### To do:
Output the passage in the geothermal heat pump text below from "Can I be energy" to "Heat Pumps Last?", copied word for word.

:: Reading text

How does a Geothermal Heat Pump differ from other heating systems?
A GSHP is significantly cheaper to run than other heating systems. However, it does take longer to warm your house at the beginning of winter, so you would need to start it up a couple of weeks earlier. Once running, you will probably feel your radiators at a comfortable warm temperature, rather than piping hot, and so you would probably run the unit for longer during the day. Nevertheless, you will still save money, as power is used to circulate refrigerant with a small pump, not to actually provide heat.
A GSHP is more efficient than an Air Source Heat Pump (ASHP), which extracts heat from the air. An ASHP is really only efficient at temperatures above -6 deg celsius (21 deg F), but a GSHP can still provide heating at much lower outdoor temperatures. However, if you live in an apartment, you will obviously not have access to the ground space to install a GSHP, and so the best alternative is an ASHP.
Can I be energy independent with Geothermal Energy?
It is unlikely that a GSHP can meet all your energy needs. In cooler areas, you will need extra heating for your hot water needs. However, a combination of GSHP, and roof mounted solar water heater, and a solar panel array can definitely make you energy independent, and in some areas, you will almost certainly be able to sell power back to the grid.
How Long do Geothermal Heat Pumps Last?
A GSHP can last for 30 years or more. When you consider that you will probably recoup your investment in between 4 an 10 years, that gives you a long time with almost free heat.

::::
:: Supplied records

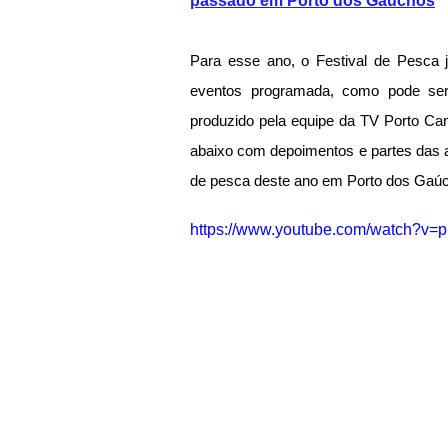
passado em Porto dos Gaúchos
Para esse ano, o Festival de Pesca 
eventos programada, como pode ser 
produzido pela equipe da TV Porto Can
abaixo com depoimentos e partes das at
de pesca deste ano em Porto dos Gaú
https://www.youtube.com/watch?v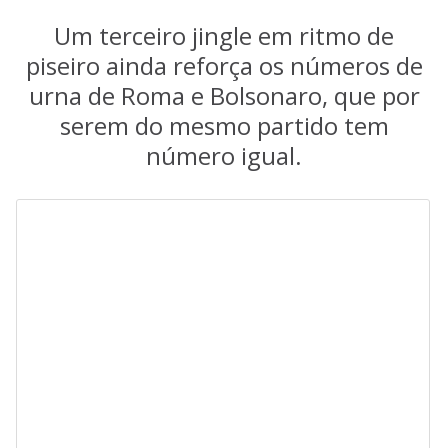
Um terceiro jingle em ritmo de
piseiro ainda reforça os números de
urna de Roma e Bolsonaro, que por
serem do mesmo partido tem
número igual.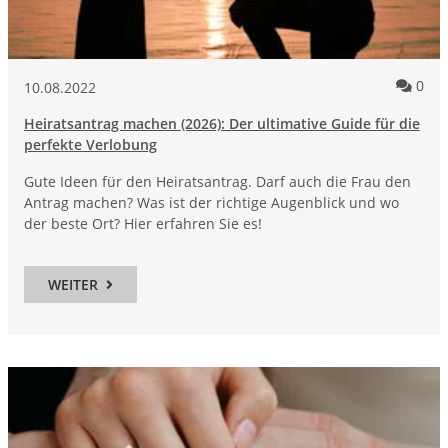
Kom
0
10.08.2022
Heiratsantrag machen (2026): Der ultimative Guide für die
perfekte Verlobung
Gute Ideen für den Heiratsantrag. Darf auch die Frau den
Antrag machen? Was ist der richtige Augenblick und wo
der beste Ort? Hier erfahren Sie es!
WEITER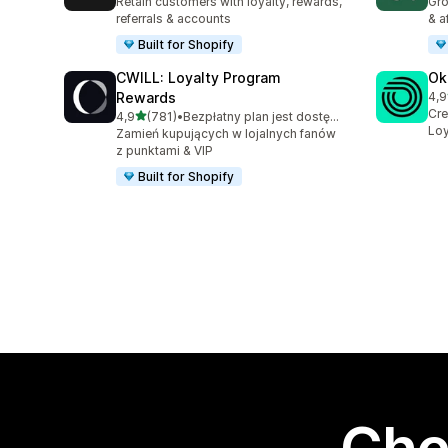
Retain customers with loyalty, rewards,
Gro
referrals & accounts
& a
Built for Shopify
CWILL: Loyalty Program
Ok
Rewards
4,9
Łąc
Cre
na 5 gwiazdek
4,9
(781)
•
Bezpłatny plan jest dostępny
Łączna liczba recenzji: 781
Loy
Zamień kupujących w lojalnych fanów
z punktami & VIP
Built for Shopify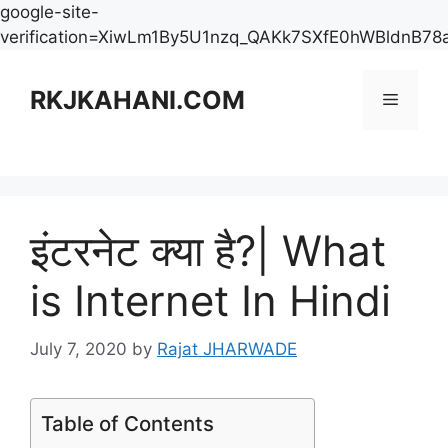
google-site-
verification=XiwLm1By5U1nzq_QAKk7SXfE0hWBldnB78
Skip
to
RKJKAHANI.COM
Menu
content
इंटरनेट क्या है?| What
is Internet In Hindi
July 7, 2020
by
Rajat JHARWADE
Table of Contents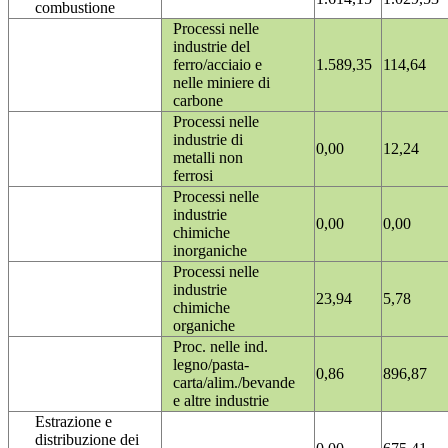
combustione
Processi nelle
industrie del
ferro/acciaio e
1.589,35
114,64
nelle miniere di
carbone
Processi nelle
industrie di
0,00
12,24
metalli non
ferrosi
Processi nelle
industrie
0,00
0,00
chimiche
inorganiche
Processi nelle
industrie
23,94
5,78
chimiche
organiche
Proc. nelle ind.
legno/pasta-
0,86
896,87
carta/alim./bevande
e altre industrie
Estrazione e
distribuzione dei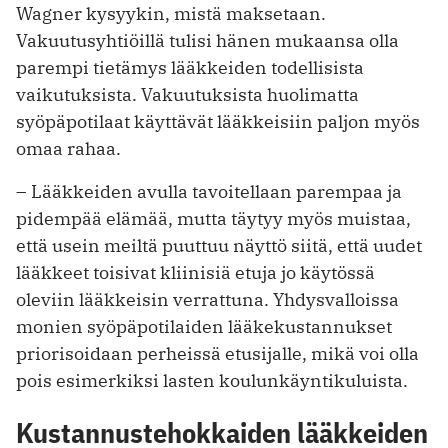
Wagner kysyykin, mistä maksetaan.
Vakuutusyhtiöillä tulisi hänen mukaansa olla
parempi tietämys lääkkeiden todellisista
vaikutuksista. Vakuutuksista huolimatta
syöpäpotilaat käyttävät lääkkeisiin paljon myös
omaa rahaa.
– Lääkkeiden avulla tavoitellaan parempaa ja
pidempää elämää, mutta täytyy myös muistaa,
että usein meiltä puuttuu näyttö siitä, että uudet
lääkkeet toisivat kliinisiä etuja jo käytössä
oleviin lääkkeisin verrattuna. Yhdysvalloissa
monien syöpäpotilaiden lääkekustannukset
priorisoidaan perheissä etusijalle, mikä voi olla
pois esimerkiksi lasten koulunkäyntikuluista.
Kustannustehokkaiden lääkkeiden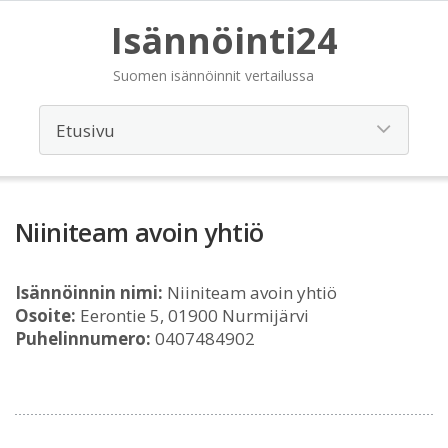
Isännöinti24
Suomen isännöinnit vertailussa
Niiniteam avoin yhtiö
Isännöinnin nimi:
Niiniteam avoin yhtiö
Osoite:
Eerontie 5, 01900 Nurmijärvi
Puhelinnumero:
0407484902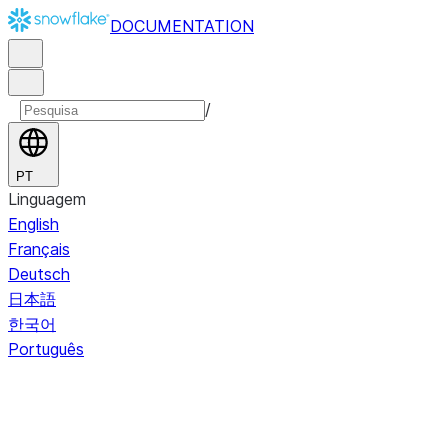
DOCUMENTATION
/
PT
Linguagem
English
Français
Deutsch
日本語
한국어
Português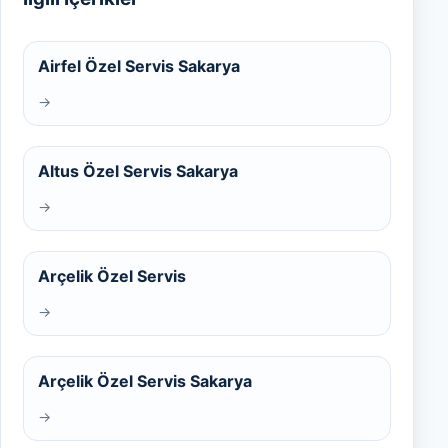
Airfel Özel Servis Sakarya
→
Altus Özel Servis Sakarya
→
Arçelik Özel Servis
→
Arçelik Özel Servis Sakarya
→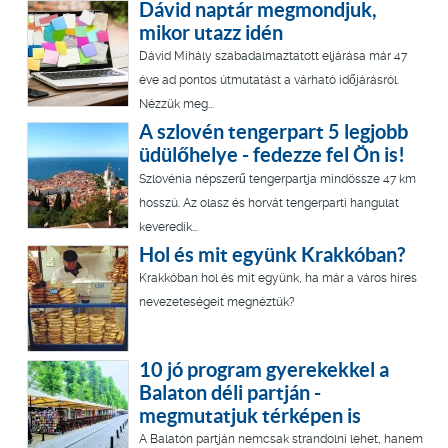
Dávid naptár megmondjuk,
mikor utazz idén
Dávid Mihály szabadalmaztatott eljárása már 47
éve ad pontos útmutatást a várható időjárásról.
Nézzük meg...
A szlovén tengerpart 5 legjobb
üdülőhelye - fedezze fel Ön is!
Szlovénia népszerű tengerpartja mindössze 47 km
hosszú. Az olasz és horvát tengerparti hangulat
keveredik...
Hol és mit együnk Krakkóban?
Krakkóban hol és mit együnk, ha már a város híres
nevezeteségeit megnéztük?
10 jó program gyerekekkel a
Balaton déli partján -
megmutatjuk térképen is
A Balaton partján nemcsak strandolni lehet, hanem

::::

### Result for this task:
Can I be energy independent with Geothermal Energy?
It is unlikely that a GSHP can meet all your energy needs. In cooler areas, you will need extra heating for your hot water needs. However, a combination of GSHP, and roof mounted solar water heater, and a solar panel array can definitely make you energy independent, and in some areas, you will almost certainly be able to sell power back to the grid.
How Long do Geothermal Heat Pumps Last?